(TEXT EXCERPT)
At last, I thought as the small plane pulled up on the tarmac at Grand Canyon Airport, I was going to make up for that misguided youthful desire to jump into a 40-hour workweek. In the morning I'd be hiking 10 miles into the canyon, then rafting 100 miles of the Colorado River with the veteran river-running company OARS. From the air, the Colorado, green and meandering through pale, towering striations of rock, had looked benign, not like one gnarly North American waterway. Although we'd be exploring just over a third of its 277-mile path through the canyon on our eight-day trip, we'd encounter 19 rapids rated 5 or higher (on the desert scale of 1 to 10), including the infamous Crystal Rapid and Lava Falls. As a Grand Canyon and whitewater novice, all I knew about these rapids was what I'd read: that "ABC" was an acronym for "Alive Below Crystal," and, from my OARS itinerary, that our rafts would be "swept into the churning, spitting power of the largest rapid in the Grand Canyon" and "battered by huge waves" in Lava. This would be one heck of a redemption.
SOUTH RIM SOJOURN
According to the National Park Service, more than 4 million people visit the Grand Canyon every year. Most come to the South Rim - the North Rim, 1000 feet higher in elevation and closed in winter, is a 200+ mile drive away - where an easy walk on the Rim Trail takes visitors right to the edge of the abyss. I followed the Rim Trail until I came to the Bright Angel Trail, and couldn't resist a sneak peek at the red dirt, singletrack route I'd be following to the bottom. On my right was the canyon wall, and to my left a sheer drop and a long view of the switch-backing trail.

(DATASET CONTENT)
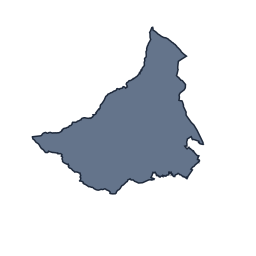 outline of Josenii Bargaului, Bistrita-Nasaud, Romania, rotated 239°
{"feature_id": "2599482B1085806390665", "entity_name": "Josenii Bargaului", "entity_type": "district", "adm_level": 2, "iso_a3": "ROU", "parent_name": "Romania", "parent_adm1": "Bistrita-Nasaud", "projection": "orthographic", "projection_center": [24.668, 47.212], "detail": "fine", "context": "isolated", "style": "filled", "palette": "slate", "viewbox_px": 256, "rotation_deg": 239, "n_neighbors": 0, "source": "geoboundaries", "source_scale": "gbopen_adm2", "svg_char_len": 5735}
<svg xmlns="http://www.w3.org/2000/svg" viewBox="0 0 256 256"><g transform="rotate(239 128 128)"><path d="M201.6,201.0L201.8,200.1L199.6,197.3L198.7,195.7L197.6,195.5L194.3,193.6L192.1,193.0L190.3,189.9L190.0,189.2L188.9,188.0L188.3,186.9L186.6,185.0L185.7,184.5L184.9,183.9L184.3,183.1L184.2,182.8L181.3,181.3L179.7,180.3L179.3,179.1L179.1,178.1L178.6,177.7L177.2,177.2L176.7,176.7L176.3,176.1L175.8,175.6L175.4,175.5L173.1,174.2L172.6,172.6L171.9,170.9L171.3,170.4L171.0,169.1L170.4,169.4L170.2,169.1L170.1,168.7L170.1,167.8L168.7,166.4L169.4,166.2L168.5,165.0L167.6,162.2L167.6,160.5L167.5,160.1L167.3,158.2L167.7,158.0L167.3,157.1L167.5,156.9L167.3,155.7L167.5,154.2L167.8,153.8L168.0,153.3L167.3,151.1L167.5,150.4L166.6,149.1L166.1,149.0L164.8,149.1L164.3,148.6L163.6,148.6L163.6,148.0L163.4,146.5L164.7,146.3L165.6,145.6L165.9,145.1L165.1,143.7L165.9,141.4L165.9,141.1L165.6,140.6L166.5,139.9L167.3,139.1L167.4,138.7L166.6,137.8L166.5,136.4L166.6,135.7L166.9,135.2L166.8,134.8L166.9,134.0L166.7,133.0L166.8,132.3L167.1,131.4L167.0,130.5L167.3,128.0L167.2,127.7L166.7,127.2L166.5,125.2L164.1,121.9L162.4,118.3L162.0,116.5L161.6,115.9L159.5,114.3L158.9,113.0L159.4,113.0L159.6,113.4L157.6,108.4L157.1,108.6L156.8,108.1L156.6,107.1L156.6,106.4L157.0,105.5L157.3,104.9L156.4,104.9L155.9,103.2L155.7,103.2L155.5,101.0L156.2,100.7L156.1,100.2L156.6,99.2L157.5,97.9L159.1,96.2L159.5,95.4L160.0,93.5L159.7,92.5L159.3,92.3L159.2,92.1L159.4,91.4L159.5,89.3L159.9,88.1L159.6,87.2L159.7,86.5L160.0,85.8L161.4,83.6L161.2,83.0L160.8,82.8L160.5,82.2L160.2,82.0L159.9,81.6L159.6,80.3L159.7,79.9L160.0,79.2L159.8,78.1L159.6,77.8L159.4,77.3L159.8,76.3L159.8,74.9L160.1,74.4L160.7,72.5L160.7,72.1L160.4,71.8L160.4,71.1L160.3,70.4L159.9,69.8L159.7,69.9L159.7,69.6L159.4,69.3L159.4,68.0L159.5,66.3L160.0,65.6L160.5,64.2L161.0,63.8L161.1,63.4L162.3,61.4L162.4,60.8L162.8,60.5L163.4,59.8L164.3,59.1L164.8,57.8L164.8,57.1L165.0,56.2L165.3,55.8L166.5,55.2L166.8,54.7L167.1,53.2L167.1,52.3L166.8,51.3L166.2,50.1L166.2,49.5L166.5,48.6L169.7,41.6L169.0,41.2L167.3,40.9L166.0,41.6L163.2,41.8L160.5,43.1L159.1,43.2L158.1,43.1L157.8,43.2L157.3,43.1L155.0,43.2L153.3,44.1L152.4,44.3L149.6,44.6L148.5,46.1L148.5,47.4L149.0,47.9L145.8,50.8L145.2,51.8L144.6,52.5L144.3,53.0L143.3,54.0L142.8,54.9L142.1,54.6L141.9,54.9L141.4,55.6L140.9,56.9L139.6,57.6L139.2,57.7L138.9,57.5L138.8,56.9L138.1,56.3L137.5,56.8L136.6,56.8L135.5,55.5L134.4,55.4L133.6,55.1L133.0,54.7L131.7,55.0L130.7,55.6L129.8,56.0L129.5,56.4L128.3,57.1L128.1,57.3L128.0,57.9L127.8,58.2L127.1,57.9L126.3,57.9L126.4,57.5L125.5,57.0L124.3,57.1L123.5,57.5L122.9,58.1L121.3,58.7L120.3,58.7L119.2,59.3L117.7,59.6L117.2,60.7L116.5,61.6L115.6,62.4L114.8,62.8L113.9,63.7L113.1,63.2L111.8,63.1L111.3,62.7L111.3,62.4L110.7,61.7L110.2,61.6L109.5,61.8L109.0,61.4L108.3,60.7L107.8,60.0L107.6,59.3L107.4,59.3L107.2,59.8L106.5,60.4L106.3,60.8L104.5,61.7L103.9,61.6L103.8,61.2L102.7,61.5L102.3,61.8L102.1,62.1L101.4,62.5L99.6,63.4L98.1,64.0L97.8,64.2L97.4,65.1L96.0,66.1L95.4,67.0L94.4,67.5L93.6,67.6L91.5,68.9L90.5,69.9L89.8,71.0L89.3,73.4L88.3,74.5L88.0,75.5L87.9,76.6L87.6,77.0L87.1,77.4L86.2,77.6L84.1,79.2L82.2,79.7L81.4,78.9L81.0,79.0L79.6,80.7L78.4,82.8L78.2,83.1L78.4,84.4L79.0,85.0L79.5,85.8L79.9,87.2L79.8,88.5L80.2,90.1L81.7,92.9L81.6,94.7L82.7,99.2L82.5,99.8L83.7,101.4L83.3,102.7L83.4,103.6L82.8,103.8L81.8,103.9L80.8,105.7L78.9,106.2L77.7,107.2L75.4,108.7L73.6,112.3L72.8,119.3L71.9,120.7L71.7,121.5L71.1,121.6L70.9,123.0L70.5,123.6L70.9,124.3L73.7,122.2L75.5,124.9L76.1,125.3L77.1,126.6L76.7,126.9L76.1,127.1L76.0,127.4L76.3,127.8L76.1,128.5L73.8,128.5L73.8,128.4L73.4,128.0L72.9,128.1L72.1,128.3L72.1,129.2L71.5,129.3L71.2,129.5L70.9,129.6L70.6,129.5L70.0,129.6L70.1,130.2L69.4,130.4L69.6,131.1L69.6,131.7L69.5,132.3L69.3,132.5L68.8,132.6L68.3,133.0L69.2,133.6L68.9,133.7L68.6,134.2L68.2,134.5L68.3,134.6L67.7,134.9L67.2,135.9L67.7,136.4L66.9,138.9L69.0,140.1L69.2,140.5L68.8,140.8L68.7,140.6L68.3,140.7L67.8,140.5L67.6,140.6L67.6,140.9L68.0,141.9L67.8,142.3L65.8,141.2L65.9,141.6L66.3,141.9L65.5,142.4L64.5,141.8L63.0,142.1L62.3,143.1L63.3,144.2L63.4,144.6L63.1,146.1L63.2,146.7L63.4,147.3L63.1,147.8L61.2,148.4L61.1,148.8L60.1,149.4L58.3,149.9L57.7,150.2L57.8,150.8L54.2,152.4L54.8,153.5L55.7,153.3L55.5,154.0L55.6,154.4L58.9,161.6L60.3,160.8L60.5,161.5L61.2,163.1L61.2,163.6L61.1,164.8L61.8,166.6L62.4,170.5L62.1,170.8L62.8,171.1L62.9,171.5L62.8,172.1L63.5,172.6L64.3,172.4L65.2,171.3L65.8,171.8L66.3,172.8L66.9,172.8L67.5,174.4L68.3,173.8L68.6,173.3L69.4,172.9L72.7,172.3L74.6,172.3L74.5,171.8L75.2,171.8L76.4,171.4L77.9,170.7L78.2,170.9L78.8,170.2L80.1,170.3L80.0,169.4L79.7,167.9L81.2,167.5L83.2,167.3L83.0,168.0L82.2,169.2L83.9,170.2L85.9,171.1L86.9,172.3L88.0,173.2L88.1,177.7L87.1,177.6L85.0,177.2L84.7,177.4L84.6,178.1L84.4,178.3L83.5,179.2L80.1,181.9L79.3,181.1L78.8,181.7L78.1,181.3L77.2,181.8L75.5,183.6L75.2,184.0L75.3,184.3L75.9,184.2L76.4,184.4L76.9,184.8L90.4,186.0L96.7,186.0L100.1,185.1L108.9,184.4L111.0,185.4L111.6,186.0L114.1,186.2L115.8,186.4L117.7,186.5L119.2,187.4L122.2,188.1L123.5,188.2L124.2,187.2L125.5,185.9L126.9,187.2L128.2,188.1L129.9,188.7L130.1,189.2L130.6,189.6L131.2,190.9L131.8,195.9L132.9,197.8L135.7,199.7L140.5,199.0L141.3,198.5L141.7,197.9L142.9,197.9L143.6,197.5L144.2,197.4L145.0,197.6L146.4,196.8L148.0,196.6L148.9,197.7L152.4,201.1L153.2,201.2L154.9,202.2L159.2,205.5L159.4,209.4L159.5,215.1L162.8,213.8L165.8,212.9L167.4,213.0L170.7,212.3L172.2,211.8L173.4,211.8L174.3,211.5L175.0,211.5L176.9,210.6L177.7,210.5L178.8,209.8L180.6,209.3L182.4,208.5L183.3,208.4L185.5,207.1L186.5,206.1L186.9,205.4L189.2,203.9L191.8,202.8L193.1,202.1L194.4,201.8L196.2,201.3L199.1,199.9L200.7,200.8L201.6,201.0Z" fill="#64748b" stroke="#1e293b" stroke-width="1.5"/></g></svg>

(INSTRUCTION)
Output the part of the Grand Canyon text starting with "SOUTH RIM SOJOURN" and going on through "the switch-backing trail.", word for word. The lines here were taken from a different source than the Grand Canyon text.

(EXERCISE RESPONSE)
SOUTH RIM SOJOURN
According to the National Park Service, more than 4 million people visit the Grand Canyon every year. Most come to the South Rim - the North Rim, 1000 feet higher in elevation and closed in winter, is a 200+ mile drive away - where an easy walk on the Rim Trail takes visitors right to the edge of the abyss. I followed the Rim Trail until I came to the Bright Angel Trail, and couldn't resist a sneak peek at the red dirt, singletrack route I'd be following to the bottom. On my right was the canyon wall, and to my left a sheer drop and a long view of the switch-backing trail.